La rencontre avec les visiteurs des différentes expositions a permis de s’enrichir mutuellement, chacun nous racontant sa vision des libellules, les pêcheurs avec le caloptéryx perché sur la canna à pêche ou le bouchon, les craintes de certains sur les risques de morsure ou de piqûres par nos inoffensives amies. Un témoignage a retenu notre attention, celui d’une dame, riveraine du Suran, troublée par la présence d’un mâle de Libellula depressa sur une annexe de la rivière (elle l’avait donc bien identifiée) et qui me confie penser qu’elle a peut-être aperçu récemment la fameuse libellule rose… Après avoir feuilleté les manuels, essayé d’être le plus précis possible, elle reste certaine d’avoir aperçue Trithemis annulata au bord du Suran… Un erratique languedocien mû par les belles chaleurs de mai, peut-être ? Le saura-t-on un jour… Toujours est-il, qu’elle avait lu que cette libellule agrandissait son aire de répartition vers le nord, et qu’il fallait surveiller son arrivée chez nous….

Les enfants étaient nombreux aussi, intéressés par les belles libellules en photo, un peu surpris par les dents aiguisées des exuvies présentées sous les binoculaires, et véritablement intrigués quand je capouillais, selon une expression viriatie, dans le chenal à la recherche es exuvies. La vue de ces restes accrochés aux parois en incita plus d’un à vouloir me rejoindre et participer à la récolte, mais les parents, prudents, veillaient !

Ce furent également des échanges fructueux entre passionnés avec Cyrille Deliry, président du Groupe de recherche et de protection des libellules Sympetrum, qui s’était joint à moi le samedi soir pour un cycle de conférences [1], qui, si elles n’ont pas accueilli un public nombreux, ont passionné la petite assistance intarissable en questions et émerveillée devant la beauté de nos insectes fétiches.

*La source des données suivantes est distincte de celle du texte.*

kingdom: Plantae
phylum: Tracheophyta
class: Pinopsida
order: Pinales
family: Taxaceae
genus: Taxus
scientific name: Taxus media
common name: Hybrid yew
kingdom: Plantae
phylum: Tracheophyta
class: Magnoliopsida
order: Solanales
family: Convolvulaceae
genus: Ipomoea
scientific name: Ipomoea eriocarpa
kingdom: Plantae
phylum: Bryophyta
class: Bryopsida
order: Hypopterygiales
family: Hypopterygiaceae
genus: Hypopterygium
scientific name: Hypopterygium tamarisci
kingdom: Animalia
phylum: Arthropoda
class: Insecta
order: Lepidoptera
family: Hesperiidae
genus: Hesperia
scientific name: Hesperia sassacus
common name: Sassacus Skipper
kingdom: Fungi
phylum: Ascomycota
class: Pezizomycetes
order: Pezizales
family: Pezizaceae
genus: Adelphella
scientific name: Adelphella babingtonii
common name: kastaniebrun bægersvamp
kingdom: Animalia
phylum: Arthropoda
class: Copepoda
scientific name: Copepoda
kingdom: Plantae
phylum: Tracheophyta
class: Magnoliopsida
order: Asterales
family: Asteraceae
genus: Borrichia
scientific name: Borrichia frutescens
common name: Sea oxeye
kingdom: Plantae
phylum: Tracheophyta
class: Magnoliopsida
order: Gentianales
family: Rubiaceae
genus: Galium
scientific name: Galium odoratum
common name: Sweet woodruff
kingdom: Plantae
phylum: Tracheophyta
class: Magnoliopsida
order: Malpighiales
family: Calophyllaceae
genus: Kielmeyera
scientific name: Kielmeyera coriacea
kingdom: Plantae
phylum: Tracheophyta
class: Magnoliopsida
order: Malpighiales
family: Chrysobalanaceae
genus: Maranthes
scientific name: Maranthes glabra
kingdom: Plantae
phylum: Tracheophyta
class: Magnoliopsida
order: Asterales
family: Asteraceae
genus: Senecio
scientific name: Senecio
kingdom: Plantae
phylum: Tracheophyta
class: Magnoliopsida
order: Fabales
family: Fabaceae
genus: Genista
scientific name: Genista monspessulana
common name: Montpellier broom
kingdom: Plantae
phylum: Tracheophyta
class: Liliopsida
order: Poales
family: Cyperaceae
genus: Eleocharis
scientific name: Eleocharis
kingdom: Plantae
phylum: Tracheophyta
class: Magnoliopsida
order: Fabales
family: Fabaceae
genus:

Échanges aussi avec Vincent Dams et Charly Moureau de Jura Nature Environnement, spécialistes du Castor et fins connaisseurs de la nature aussi ; la perspective de sorties communes où chacun montrerait son petit Liré à l’autre est en bonne voie de réalisation. Leur exposition, avec d’immenses et magnifiques photos du bièvre dans son environnement aquatiques, des cartes détaillées et une documentation riche et ciblée prouvent là encore avec quel sérieux les scientifiques et les amoureux de la nature se retrouvent pour mieux faire connaître la biodiversité de notre Suran. Le site de photographies en ligne de Charly, Photos de Nature est à voir absolument ! Le Syndicat Intercommunal d’Aménagement et d’Entretien du Suran avait également accroché ses panneaux didactiques aux cimaises de l’auvent, illustrés par les élèves de l’école de Saint-Julien-sur-Suran, les mêmes élèves qui avaient sculpté un splendide castor grandeur nature grignotant sa baguette de saule…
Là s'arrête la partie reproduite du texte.